Another bright spot is that Sam Darnold will have his first offseason without a head coaching change and will be coming into 2020 healthy after missing three games in 2019. Darnold showed well over his final eight games of 2019 with a 13/4 touchdown-to-interception ratio and averaging 243 passing yards per game. With the turnover and expected improvements on their offensive line plus some replenished depth among their wide receiver group, there is reason to expect that Darnold can take another step forward in 2020. Any positive progress that Darnold achieves this season will also directly benefit Bell as well too.

According to FantasyFootballCalculator’s 2020 half-PPR ADP (from 8/8/2020 to 8/12/2020), Bell is being selected in the early third round as the RB15. He is being selected ahead of fellow running backs like Chris Carson, Clyde Edwards-Helaire, James Conner, Melvin Gordon, and Ingram. So while his price has certainly lowered from last season, he is still being viewed as a high-end RB2. It’s hard to argue with that considering how safe Bell’s floor is (scored at least 11 points in 60% of his 2019 games). While no one should feel comfortable with Bell as their RB1 on their roster, Bell’s guaranteed volume and receiving floor makes him a very capable RB2.

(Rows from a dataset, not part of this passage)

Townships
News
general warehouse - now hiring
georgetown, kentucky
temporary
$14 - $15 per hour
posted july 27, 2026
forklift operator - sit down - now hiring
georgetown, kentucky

Unlike in seasons past, Bell was a “sexy pick” in fantasy leagues. But between the team, he is on and his lackluster 2019 season, Bell certainly isn’t the fantasy football commodity he once was. With that being said, while I would likely recommend players like Edwards-Helaire and Carson over Bell, he is being drafted right around where he should be. That isn’t to say Bell can’t be a value at his price. He is a three-down running back with a proven track record of being a reliable fantasy producer.

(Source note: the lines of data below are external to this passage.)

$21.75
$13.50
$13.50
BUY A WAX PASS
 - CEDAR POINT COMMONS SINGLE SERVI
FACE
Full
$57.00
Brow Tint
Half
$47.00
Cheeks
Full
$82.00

Overall, Bell’s arrow is pointing up coming into 2020 despite coming off a poor 2019 season (by comparison). The Jets re-invested a lot in improving their offensive line and didn’t do much to improve their skill player group, allowing for Bell to be the main focal point once again. While he isn’t screaming value based off of his RB15 ADP, there is a path that allows him to outscore that draft position. Buyer beware will once again be mentioned when drafting Bell but don’t be surprised if you see him improve and come back stronger this season.